Activity ▸ Repeat the data in full and exactly. Leave the pictures out.

[[ Dataset extract open ]]

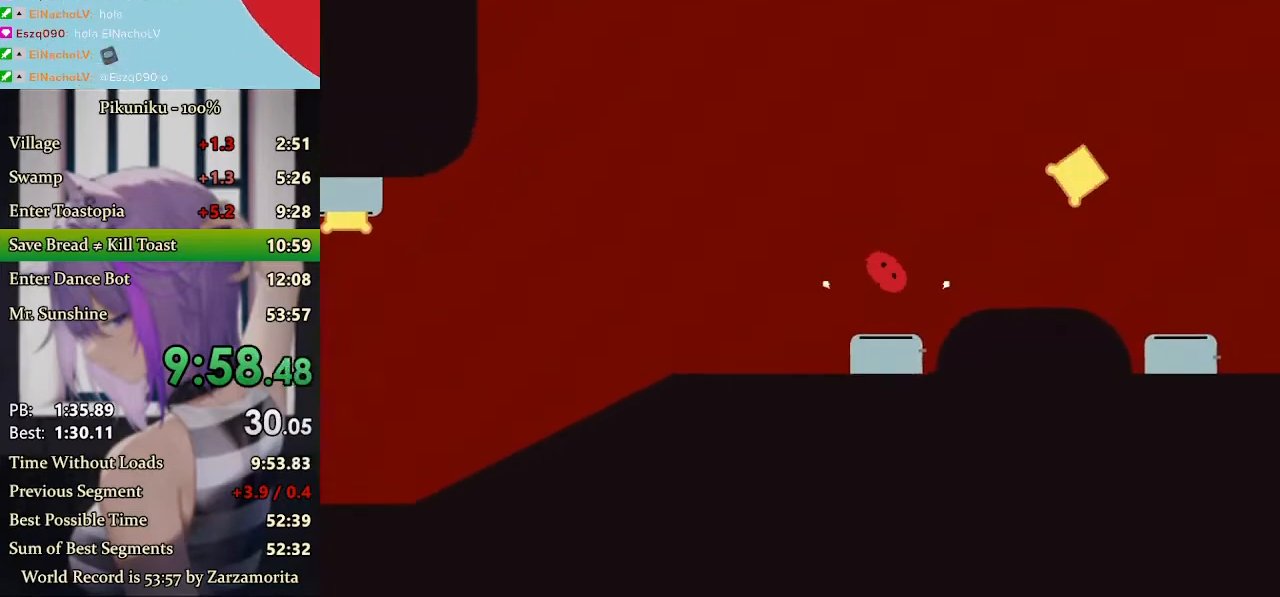
{"keys": ["right", "x"], "events": []}
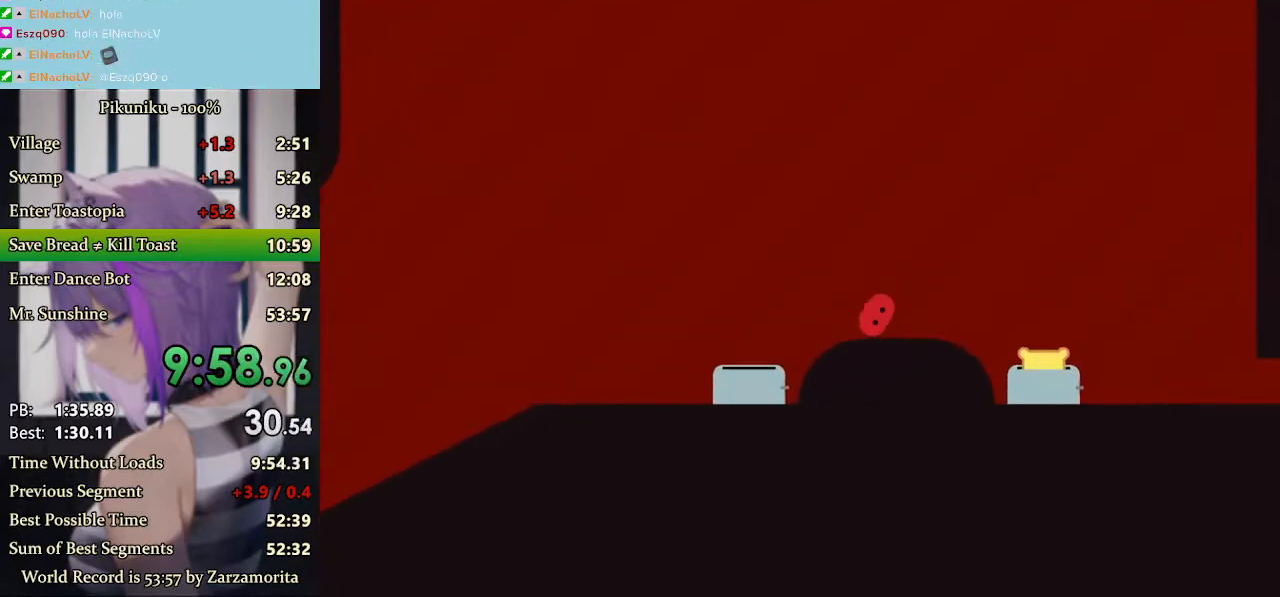
{"keys": ["right", "x"], "events": [[200, "x", "up"], [267, "x", "down"]]}
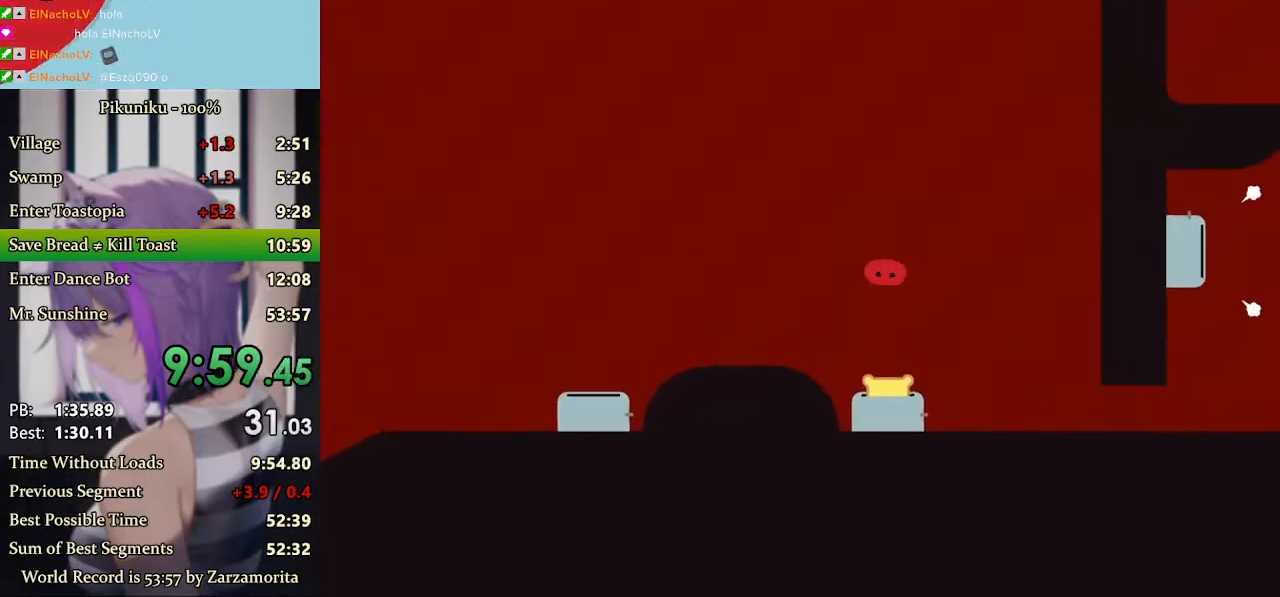
{"keys": ["right", "x"], "events": [[267, "return", "down"], [400, "return", "up"]]}
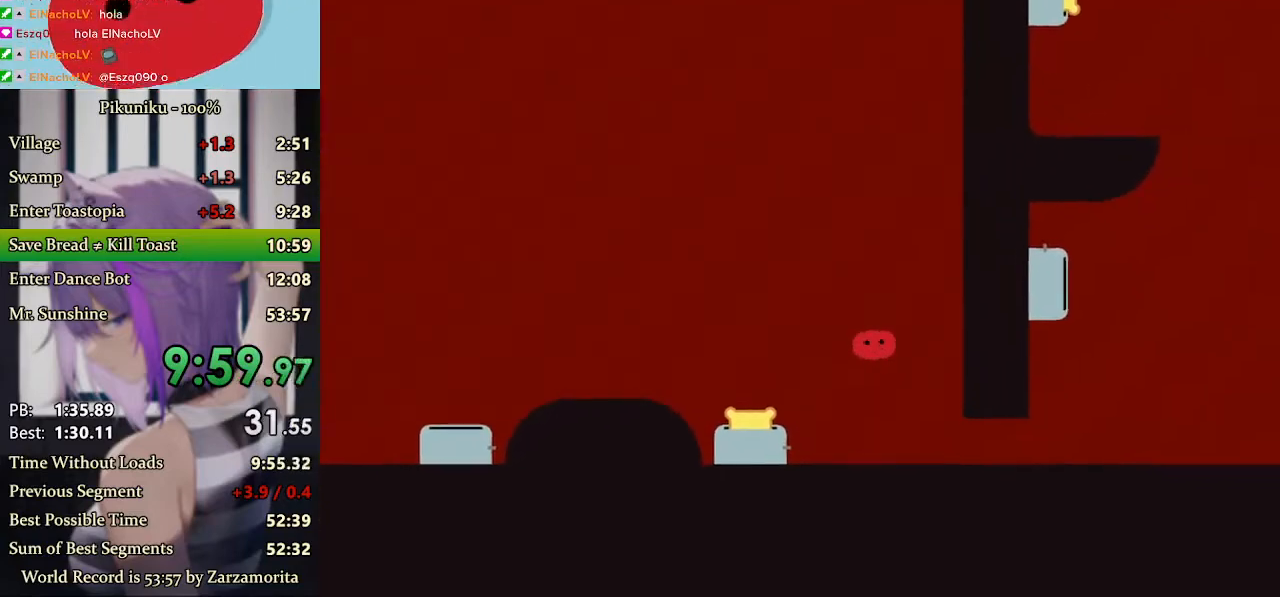
{"keys": ["right"], "events": [[367, "x", "up"]]}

[[ Dataset extract closed ]]

Exercise solution ▸
{"keys": ["right", "x"], "events": []}
{"keys": ["right", "x"], "events": [[200, "x", "up"], [267, "x", "down"]]}
{"keys": ["right", "x"], "events": [[267, "return", "down"], [400, "return", "up"]]}
{"keys": ["right"], "events": [[367, "x", "up"]]}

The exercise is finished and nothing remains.